The case of DivyaS pandana goes a level above, the actor turned politician who made a remark praising people on the other side of the border for their hospitality, and thus rebutting the earlier statement,“going to Pakistan and going to hell are same” made by the Defense Minister ManhoharParrkiar. She faced a wide spread criticism for the same and a complaint case was filed against her by KatmaneVittal Gowda, a local lawyer.
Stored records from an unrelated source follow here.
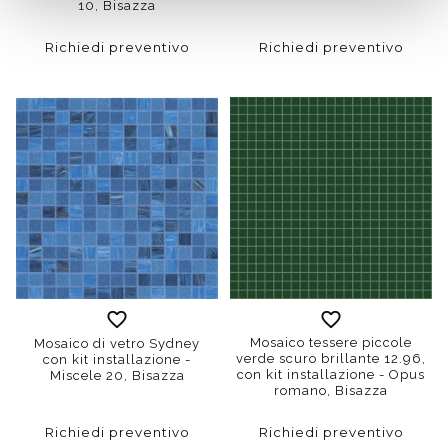
10, Bisazza
Richiedi preventivo
Richiedi preventivo
Mosaico tessere piccole
Mosaico di vetro Sydney
verde scuro brillante 12.96,
con kit installazione -
con kit installazione - Opus
Miscele 20, Bisazza
romano, Bisazza
Richiedi preventivo
Richiedi preventivo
The lawyer has been asked by the court to prove that how the present case fulfills the essential elements of the Sec. 124A [India Today, Ramya sedition case: Court seeks justification under relevant sections, hearing adjourned to Oct 19]. It can be clearly argued that the elements of Sec 124A are not fulfilled in any manner, and though there may be a lack of cordial feeling for Pakistan among the masses the case does not fall within the ambit of sedition.
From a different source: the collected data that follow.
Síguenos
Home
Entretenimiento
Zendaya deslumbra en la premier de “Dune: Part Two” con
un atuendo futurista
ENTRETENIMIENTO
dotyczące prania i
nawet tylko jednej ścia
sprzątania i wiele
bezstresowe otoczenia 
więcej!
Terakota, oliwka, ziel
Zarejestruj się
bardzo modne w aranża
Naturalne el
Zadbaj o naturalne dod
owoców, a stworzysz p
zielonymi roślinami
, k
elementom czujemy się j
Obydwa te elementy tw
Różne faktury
The NCRB data shows that there is a decline in the cases of Sedition registered in the past few years, but what needs to be there is a system of checks that such type of cases, where prima facie there is no element of crime present, and only cause harassment to the accused are not taken up at the first instance.

Aggrieved by the way things are happening, a petition is filed before the Supreme Court to challenge the of Sec. 124A by Common Cause, a NGO and S.P. Udayakumar, one of the prayers is to pass an order or direction making it compulsory for the concerned authority to produce a reasoned order from the director general of police (DGP) or the commissioner of police, as the case maybe, certifying that the ‘seditious act’ either led to the incitement of violence or had the tendency or the intention to create public disorder, before any FIR is filed or, any arrest is made on the charges of sedition against any individual[The Wire, Petition Challenges Sedition Law in Supreme Court].
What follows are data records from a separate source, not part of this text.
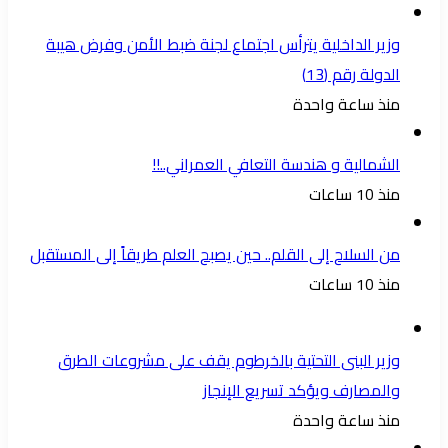
وزير الداخلية يترأس اجتماع لجنة ضبط الأمن وفرض هيبة
الدولة رقم (13)
منذ ساعة واحدة
الشمالية و هندسة التعافي العمراني..!!
منذ 10 ساعات
من السلاح إلى القلم.. حين يصبح العلم طريقاً إلى المستقبل
منذ 10 ساعات
وزير البنى التحتية بالخرطوم يقف على مشروعات الطرق
والمصارف ويؤكد تسريع الإنجاز
منذ ساعة واحدة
Mahatma Gandhi once commented on Sec 124A saying that “Section 124-A, under which I am happily charged, is perhaps the prince among the political sections of the IPC designed to suppress the liberty of the citizen” but at the same time it is a necessity to have in the Penal Code.What is required is to monitor how it is applied. It can be conclusively held that at present the provision on Sedition is invoked in a very arbitrary manner and there is a need to devise a mechanism so that both the provision can be kept in the statute book as well as be made sure that it does not arbitrarily hampers anyone’s rights. The provision of Sedition has been put up for judicial scrutiny many a time in front of various courts and it has been held constitutional by the Supreme Court in case of KedarNath v State of Bihar, the present petition filed may give finally a way in which both the provisions of Sedition and the Right to freedom of Speech and Expression can harmoniously exist.

The state has a duty to maintain the public order and peace, and for that it is necessary to control the activities which may disrupt the peace, which makes laws like Sedition a necessity.Even if they are considered evil by some, they are the evil we need.